The Maritime Trades Department, AFL-CIO, has posted the following news item:
Acknowledging the work done collectively by maritime unions, companies, ports, shipyards, military and government, U.S. Maritime Administrator Mark Buzby saluted the work of the U.S.-flag maritime industry to keep commerce moving during the worldwide coronavirus pandemic.
Buzby addressed the Washington, D.C., Propeller Club via a video conference call on July 2.
“I am very proud of this industry,” Buzby said. “It speaks well to the teamwork.”
The retired U.S. Navy Rear Admiral noted the constant contact with all involved parties throughout the crisis. Among those taking part in Maritime Administration (MarAd) calls have been the unions and shipping companies with representatives from the U.S. Coast Guard, the U.S. Transportation Command, State Department and Department of Homeland Security among others.
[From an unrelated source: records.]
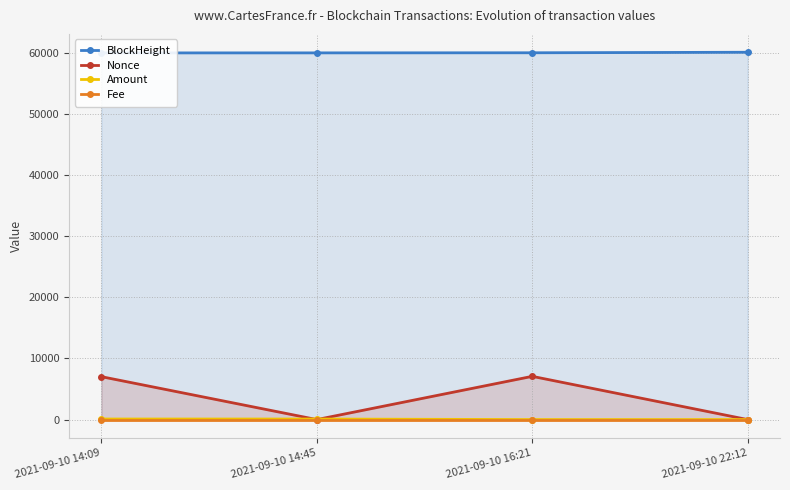

Reading left to right, transcribe all the data shown in this chart.

BlockHeight: 2021-09-10 14:09=60008.0	2021-09-10 14:45=60014.0	2021-09-10 16:21=60030.0	2021-09-10 22:12=60115.0
Nonce: 2021-09-10 14:09=7023.0	2021-09-10 14:45=0.0	2021-09-10 16:21=7074.0	2021-09-10 22:12=1.0
Amount: 2021-09-10 14:09=90.3	2021-09-10 14:45=89.3	2021-09-10 16:21=2.0	2021-09-10 22:12=2.0
Fee: 2021-09-10 14:09=0.0	2021-09-10 14:45=0.0	2021-09-10 16:21=0.0	2021-09-10 22:12=0.0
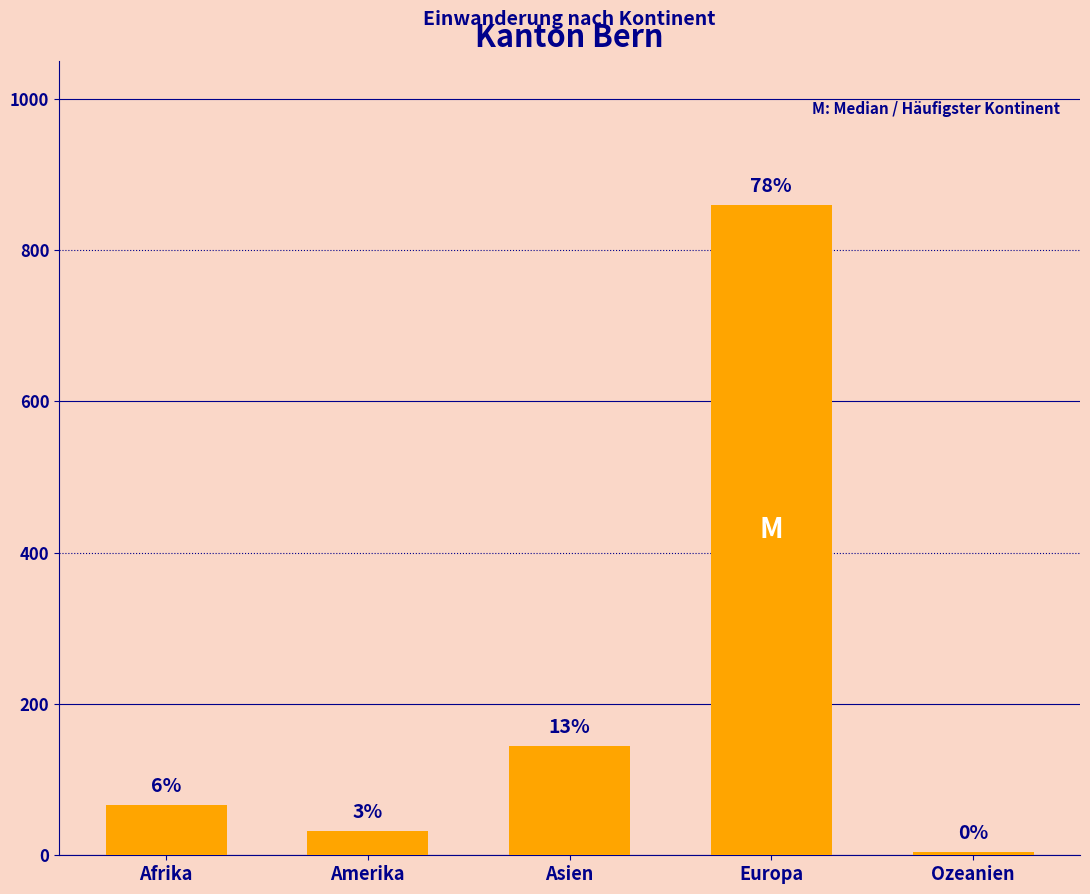

List the labels in order of value, smallest first.

Ozeanien, Amerika, Afrika, Asien, Europa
He pointed out these call helped “build trust” among the various parties.
Buzby thanked the efforts of American mariners, some of whom had to remain aboard vessels longer than expected because of restrictions implemented by foreign countries that impeded crew changes.
“This is a tribute to our carriers to pretty much stay in the game,” he added.
While listing how cargo for U.S.-flag carriers has declined during the pandemic, he declared, “The future will be better. We have bottomed out.”
The administrator updated the Propeller Club on efforts to recapitalize the nation’s Ready Reserve Force (RRF). He said plans are for MarAd to purchase two ships for the fleet before the end of the year. He gave a shoutout to U.S. Reps. Joe Courtney (D-CT) and Rob Wittman (R-VA) for their work in Congress to address the sealift situation.
“We are shining a spotlight on this issue. It is a very critical part of our national defense,” Buzby stated.
He praised the RRF crews for keeping the current fleet, whose average ship age is 47 years, up and running.
Buzby also discussed the new multi-mission vessels to be built by the union-contracted Philly Shipyard for use as training ships by the nation’s maritime academies.